What he heard from Dr. Stone, after that, was a rather curt note in which Fuzzy said he needed to search his soul regarding his personal debt to Dr. Larch and his "perhaps larger debt to society, and to all the murdered unborn of the future"; it was hard, Fuzzy implied, to listen to his conscience and not "turn in" Dr. Larch ". . . to the authorities," he added ominously.

What a good story! thought Wilbur Larch. It had taken him the rest of August of 194_. He wanted to leave the matter all set up--all arranged--when Homer Wells returned to St. Cloud's from his summer job.

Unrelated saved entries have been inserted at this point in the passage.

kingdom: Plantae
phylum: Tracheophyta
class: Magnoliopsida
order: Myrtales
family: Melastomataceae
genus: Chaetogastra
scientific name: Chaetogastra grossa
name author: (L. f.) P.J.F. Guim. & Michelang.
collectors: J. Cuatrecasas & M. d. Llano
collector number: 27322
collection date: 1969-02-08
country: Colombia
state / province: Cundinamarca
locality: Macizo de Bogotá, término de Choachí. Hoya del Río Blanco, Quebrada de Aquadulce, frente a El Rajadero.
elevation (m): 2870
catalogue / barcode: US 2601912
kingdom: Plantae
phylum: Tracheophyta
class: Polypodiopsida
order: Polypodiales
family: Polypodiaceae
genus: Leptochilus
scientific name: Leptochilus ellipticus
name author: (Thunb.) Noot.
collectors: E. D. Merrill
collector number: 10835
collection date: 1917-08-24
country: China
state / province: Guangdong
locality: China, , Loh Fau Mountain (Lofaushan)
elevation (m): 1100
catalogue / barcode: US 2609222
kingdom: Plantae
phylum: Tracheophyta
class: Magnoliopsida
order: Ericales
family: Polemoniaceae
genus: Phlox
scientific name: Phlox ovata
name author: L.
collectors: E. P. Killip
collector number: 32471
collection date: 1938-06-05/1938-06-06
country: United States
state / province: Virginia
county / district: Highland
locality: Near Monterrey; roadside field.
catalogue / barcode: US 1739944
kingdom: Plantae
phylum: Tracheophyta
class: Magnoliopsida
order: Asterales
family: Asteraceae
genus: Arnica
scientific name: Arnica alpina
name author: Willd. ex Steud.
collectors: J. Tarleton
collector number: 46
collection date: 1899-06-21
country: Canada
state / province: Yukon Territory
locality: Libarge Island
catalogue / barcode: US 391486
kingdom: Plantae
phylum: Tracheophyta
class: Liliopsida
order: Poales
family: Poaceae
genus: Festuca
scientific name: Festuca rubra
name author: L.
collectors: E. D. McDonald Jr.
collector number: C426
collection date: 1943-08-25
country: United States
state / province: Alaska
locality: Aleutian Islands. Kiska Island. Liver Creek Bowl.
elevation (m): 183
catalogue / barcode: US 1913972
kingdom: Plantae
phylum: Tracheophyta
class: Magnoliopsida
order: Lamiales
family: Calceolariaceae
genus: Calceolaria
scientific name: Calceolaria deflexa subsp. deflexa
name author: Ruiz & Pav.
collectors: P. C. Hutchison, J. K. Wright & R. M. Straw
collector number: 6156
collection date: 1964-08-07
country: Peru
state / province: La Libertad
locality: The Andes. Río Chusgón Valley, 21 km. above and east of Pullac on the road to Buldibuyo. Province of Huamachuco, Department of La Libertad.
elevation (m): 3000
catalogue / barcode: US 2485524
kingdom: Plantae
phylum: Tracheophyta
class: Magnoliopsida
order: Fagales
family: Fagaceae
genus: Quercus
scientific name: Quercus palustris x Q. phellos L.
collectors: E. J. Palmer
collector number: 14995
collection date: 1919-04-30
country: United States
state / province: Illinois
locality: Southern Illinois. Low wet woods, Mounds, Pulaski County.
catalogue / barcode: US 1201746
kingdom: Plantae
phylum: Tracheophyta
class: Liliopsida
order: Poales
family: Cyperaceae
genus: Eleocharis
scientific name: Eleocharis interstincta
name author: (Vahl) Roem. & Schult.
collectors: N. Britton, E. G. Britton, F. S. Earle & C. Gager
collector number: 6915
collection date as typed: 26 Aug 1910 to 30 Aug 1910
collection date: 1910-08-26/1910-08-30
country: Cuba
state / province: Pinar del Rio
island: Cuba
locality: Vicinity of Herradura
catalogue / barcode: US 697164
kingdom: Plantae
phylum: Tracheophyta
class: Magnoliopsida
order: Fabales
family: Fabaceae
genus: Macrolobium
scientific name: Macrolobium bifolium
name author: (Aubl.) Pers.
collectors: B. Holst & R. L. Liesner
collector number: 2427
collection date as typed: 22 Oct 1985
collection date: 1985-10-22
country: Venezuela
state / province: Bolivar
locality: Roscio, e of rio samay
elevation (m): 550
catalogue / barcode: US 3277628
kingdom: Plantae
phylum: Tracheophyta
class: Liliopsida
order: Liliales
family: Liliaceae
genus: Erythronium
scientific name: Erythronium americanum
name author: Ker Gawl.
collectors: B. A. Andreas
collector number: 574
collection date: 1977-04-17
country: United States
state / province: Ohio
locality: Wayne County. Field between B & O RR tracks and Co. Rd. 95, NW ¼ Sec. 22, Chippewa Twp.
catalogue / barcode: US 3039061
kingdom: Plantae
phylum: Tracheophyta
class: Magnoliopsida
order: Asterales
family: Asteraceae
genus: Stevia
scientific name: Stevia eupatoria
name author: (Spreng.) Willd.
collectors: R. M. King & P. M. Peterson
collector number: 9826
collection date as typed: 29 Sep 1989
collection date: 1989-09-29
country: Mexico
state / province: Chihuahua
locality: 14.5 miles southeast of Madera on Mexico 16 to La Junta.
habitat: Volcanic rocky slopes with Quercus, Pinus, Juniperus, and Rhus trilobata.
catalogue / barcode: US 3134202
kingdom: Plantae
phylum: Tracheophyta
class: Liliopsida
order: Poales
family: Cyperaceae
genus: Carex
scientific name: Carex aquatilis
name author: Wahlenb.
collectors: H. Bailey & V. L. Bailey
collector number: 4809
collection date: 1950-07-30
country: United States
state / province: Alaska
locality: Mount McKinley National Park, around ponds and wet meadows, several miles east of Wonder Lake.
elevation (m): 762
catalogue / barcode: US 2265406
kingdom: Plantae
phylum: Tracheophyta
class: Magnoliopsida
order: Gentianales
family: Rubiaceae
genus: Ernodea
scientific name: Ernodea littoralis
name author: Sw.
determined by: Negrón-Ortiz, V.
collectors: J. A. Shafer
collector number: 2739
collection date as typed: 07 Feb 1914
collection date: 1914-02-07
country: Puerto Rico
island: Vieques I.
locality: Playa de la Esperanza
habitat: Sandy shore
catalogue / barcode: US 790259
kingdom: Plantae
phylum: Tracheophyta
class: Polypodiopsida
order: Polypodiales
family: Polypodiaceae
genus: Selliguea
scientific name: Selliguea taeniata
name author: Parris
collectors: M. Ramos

Wilbur Larch had created a replacement for himself, one who would be acceptable to the authorities--whoever they were. He had created someone with qualified obstetrical procedure, and--what better?--an orphan familiar with the place from birth. He had also created a perfect lie, because the Dr. F. Stone whom Wilbur Larch had in mind would perform abortions, of course, while at the same time--what better?--he would be on record for claiming he was against performing them. When Larch retired (or, he knew, if he was ever caught), he would already have available his most perfect replacement. Of course, Larch was not through with Fuzzy; such an important replacement might require some revision.

Wilbur Larch lay in the dispensary with both the stars of Maine and the stars of ether circling around him. He had given Fuzzy Stone a role in life that was much more strenuous than Fuzzy ever could have been capable of. How could poor Fuzzy even have imagined it, as he succumbed to the failure of his breathing contraption?